O motivo pelo qual a declaração de Trump sobre retirar tropas provocou uma reação intensa é porque tocou na base central do prémio — isto é, se o conflito irá expandir-se ainda mais ou encaminhar-se para um desfecho. Quando o mercado percebe que existe uma possibilidade de alívio da situação, os riscos que tinham sido contabilizados com base no pior cenário começam a ser libertados de forma concentrada. Thomas Mathews, da Cowen Macro, também salienta que, mesmo que o conflito termine rapidamente, os seus efeitos continuarão a persistir em muitos níveis. Esta avaliação evidencia a contradição central do mercado atual: existe um desfasamento claro entre o rumo de curto prazo dos acontecimentos e a inércia dos seus impactos estruturais de longo prazo.
O petróleo bruto, como um dos ativos de risco mais importantes a nível global e um “ancoradouro” da inflação, influencia o mercado cripto sobretudo através de duas vias.
A primeira é a expectativa de liquidez. Quando o preço do petróleo bruto desce, normalmente alivia a pressão inflacionista, reduzindo assim a expectativa do mercado de que a Reserva Federal continuará a manter uma política monetária restritiva. Pelas lições da experiência histórica, as expectativas de liquidez folgada tendem a favorecer ativos de elevado risco, incluindo os ativos cripto. Contudo, como o mercado ainda tem preocupações face à inflação que se repete, o impulso do recuo do petróleo bruto para a liquidez pode ser refletido com atraso.

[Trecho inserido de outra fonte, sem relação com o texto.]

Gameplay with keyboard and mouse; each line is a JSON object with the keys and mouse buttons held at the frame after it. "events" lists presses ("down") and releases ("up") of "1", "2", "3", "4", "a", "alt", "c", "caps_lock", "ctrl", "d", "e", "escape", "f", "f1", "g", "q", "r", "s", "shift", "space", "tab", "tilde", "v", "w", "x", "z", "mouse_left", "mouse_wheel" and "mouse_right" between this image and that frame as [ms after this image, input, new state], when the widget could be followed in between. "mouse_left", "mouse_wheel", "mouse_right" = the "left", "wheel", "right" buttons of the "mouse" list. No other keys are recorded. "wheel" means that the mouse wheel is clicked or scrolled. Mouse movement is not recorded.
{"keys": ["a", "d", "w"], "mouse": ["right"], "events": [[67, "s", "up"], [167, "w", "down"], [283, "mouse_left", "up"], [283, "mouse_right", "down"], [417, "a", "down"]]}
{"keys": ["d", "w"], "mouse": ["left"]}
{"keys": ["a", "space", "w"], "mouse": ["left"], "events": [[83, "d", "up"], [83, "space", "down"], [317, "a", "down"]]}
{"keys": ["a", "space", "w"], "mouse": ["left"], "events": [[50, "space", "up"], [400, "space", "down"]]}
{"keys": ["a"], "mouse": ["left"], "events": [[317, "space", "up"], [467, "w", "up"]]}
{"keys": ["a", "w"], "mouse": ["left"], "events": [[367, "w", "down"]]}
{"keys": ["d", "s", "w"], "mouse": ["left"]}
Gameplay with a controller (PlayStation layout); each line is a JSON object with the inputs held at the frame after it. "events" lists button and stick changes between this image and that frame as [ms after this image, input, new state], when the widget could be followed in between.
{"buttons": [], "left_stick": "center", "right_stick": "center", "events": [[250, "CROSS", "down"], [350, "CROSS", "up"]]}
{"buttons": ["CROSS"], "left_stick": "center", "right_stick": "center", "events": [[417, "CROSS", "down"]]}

A segunda é a apetência pelo risco. Se a queda acentuada do petróleo bruto for interpretada como um “sinal de recessão”, poderá desencadear um sentimento global de aversão ao risco e, paradoxalmente, prejudicar o desempenho de curto prazo dos ativos cripto. Assim, o mercado encontra-se atualmente num período de disputa sobre como interpretar o recuo do petróleo bruto como “bom” ou “mau” para o setor cripto. Em 1 de abril de 2026, os dados do Gate mostram que, nas horas após a queda do petróleo bruto, não surgiu uma tendência unidirecional no Bitcoin e no Ethereum, o que reflete que o mercado ainda está dividido quanto aos sinais macro.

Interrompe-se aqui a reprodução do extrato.